CRISPR-Based ‘Discovery Engine’ for New Cell Therapies to Advance Cancer Treatments
Despite centuries-long efforts to develop cures for cancer, various forms of the disease will kill about 630,000 people in the U.S. in 2020. But hopes are rising for cell therapies – sometimes called “living medicines” – that can boost and adapt the natural cancer-fighting potential of the immune system in ways that conventional cancer treatments cannot match.
UC San Francisco researchers now have reported a new method to design and test cell therapies, one they expect will speed the development of new life-saving treatments not only for cancer, but for other diseases, too.

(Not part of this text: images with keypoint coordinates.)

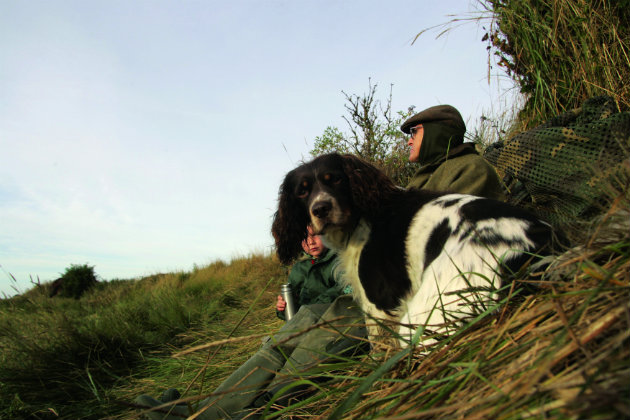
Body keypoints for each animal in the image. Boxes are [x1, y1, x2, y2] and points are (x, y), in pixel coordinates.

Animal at [272, 153, 552, 346]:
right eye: (301, 192)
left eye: (337, 179)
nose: (320, 209)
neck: (360, 218)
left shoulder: (380, 301)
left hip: (429, 312)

Cell therapy for cancer is a type of immunotherapy. Immune-system cells known as T cells are isolated from a patient’s blood and genetically modified in the lab, inserting or removing genes so the cells will better recognize and destroy tumors. These modified T-cells are grown in culture until they number in the hundreds of millions, and are then infused back into the patient through an IV drip.
One form of cell therapy, known as CAR-T-cell therapy, is already approved for certain blood cancers, but so far cell therapies have not been effective against the “solid tumors” that affect the breast, colon, brain, lung, and other tissues.

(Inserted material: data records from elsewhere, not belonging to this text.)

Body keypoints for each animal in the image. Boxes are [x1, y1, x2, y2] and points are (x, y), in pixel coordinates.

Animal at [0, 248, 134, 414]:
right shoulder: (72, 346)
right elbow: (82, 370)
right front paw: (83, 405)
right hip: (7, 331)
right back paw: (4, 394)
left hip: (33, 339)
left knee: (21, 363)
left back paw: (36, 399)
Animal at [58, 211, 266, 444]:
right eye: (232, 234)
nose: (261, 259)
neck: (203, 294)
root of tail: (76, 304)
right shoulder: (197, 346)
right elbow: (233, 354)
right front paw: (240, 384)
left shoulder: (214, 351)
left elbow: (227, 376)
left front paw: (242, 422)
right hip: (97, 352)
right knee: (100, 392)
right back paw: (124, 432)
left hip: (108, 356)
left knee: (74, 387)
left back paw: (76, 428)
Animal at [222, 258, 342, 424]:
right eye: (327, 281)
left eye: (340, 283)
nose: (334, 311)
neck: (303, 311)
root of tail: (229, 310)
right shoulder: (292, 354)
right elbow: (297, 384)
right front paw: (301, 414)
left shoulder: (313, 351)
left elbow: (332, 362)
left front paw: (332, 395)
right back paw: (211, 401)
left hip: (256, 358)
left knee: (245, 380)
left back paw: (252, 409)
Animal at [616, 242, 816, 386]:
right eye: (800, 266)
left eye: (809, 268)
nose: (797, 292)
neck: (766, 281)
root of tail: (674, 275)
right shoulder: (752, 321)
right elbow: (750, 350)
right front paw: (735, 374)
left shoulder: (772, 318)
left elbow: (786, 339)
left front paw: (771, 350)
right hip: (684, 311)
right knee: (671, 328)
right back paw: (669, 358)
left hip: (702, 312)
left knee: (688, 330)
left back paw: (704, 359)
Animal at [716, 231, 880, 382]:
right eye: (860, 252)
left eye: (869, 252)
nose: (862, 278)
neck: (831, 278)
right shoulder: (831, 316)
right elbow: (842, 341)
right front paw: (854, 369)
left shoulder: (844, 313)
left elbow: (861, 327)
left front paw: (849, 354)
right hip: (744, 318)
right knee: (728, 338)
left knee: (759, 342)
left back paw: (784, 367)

In 2018, a UCSF team led by immunologist Alex Marson, MD, PhD, along with Theo Roth, an MD/PhD student in the UCSF Medical Scientist Training Program, developed a breakthrough technique in which they used pulses of electricity (a method called electroporation) to enable CRISPR gene-targeting technology to quickly and efficiently reprogram T-cells with new functions.
Now, in a study published April 16, 2020, in Cell, the team has advanced this technique to power a high-throughput platform to evaluate the specificity and potency of many different potential cell therapies simultaneously – comparable to the approach already widely used in industry to quickly screen large batches of small molecules to assess whether they would make effective drugs.
The UCSF researchers evaluated a “library” of 36 different DNA sequences, a selection based on educated guesses about which bits of genetic material, when spliced into T cells, might alter cell function to better fight cancer. They inserted the different sequences into different T cells to compare their best guesses head to head in the lab.
“Rather than pursuing one educated guess at a time, we wanted a systematic way to compare different potential therapeutic edits head to head,” said Marson, who serves as scientific director of biomedicine at the UCSF-UC Berkeley Innovative Genomics Institute (IGI) and is a Chan Zuckerberg Biohub Investigator. “The ability to iterate fast and test different candidates against each other is what the field needs to move forward and have a discovery engine for next-generation cell therapies.”
Many solid tumors express proteins that shield them from T cell attacks, so the researchers evaluated not only the modified cells’ ability to find cancer cells, but also their ability to accumulate robustly within tumors. Using a distinctive DNA “barcode” to track the modified T cells, the researchers “raced” them against one another in lab dishes and in vivo cancer models. This allowed them to identify specific gene modifications that give T cells the best ability to kill off solid-tumor cells in a lab dish and also more effectively fight a type of human skin cancer grown in mice.
Their new methods also enable researchers to measure specific patterns of gene activation within individual T cells to gain insight into how cellular functions have changed in the modified cells that fare best against tumors.
“We now are working to further scale up and optimize this screening platform,” said Roth, who with Marson is a co-founder of Arsenal Biosciences, a company funded in part by the Parker Institute for Cancer Immunotherapy that is focused on producing and testing new cell therapies. “We believe this cell therapy development platform will make it possible for academics and industry to begin generating all sorts of genetically programmed T cells targeted to specific cancers as well as other medical applications.”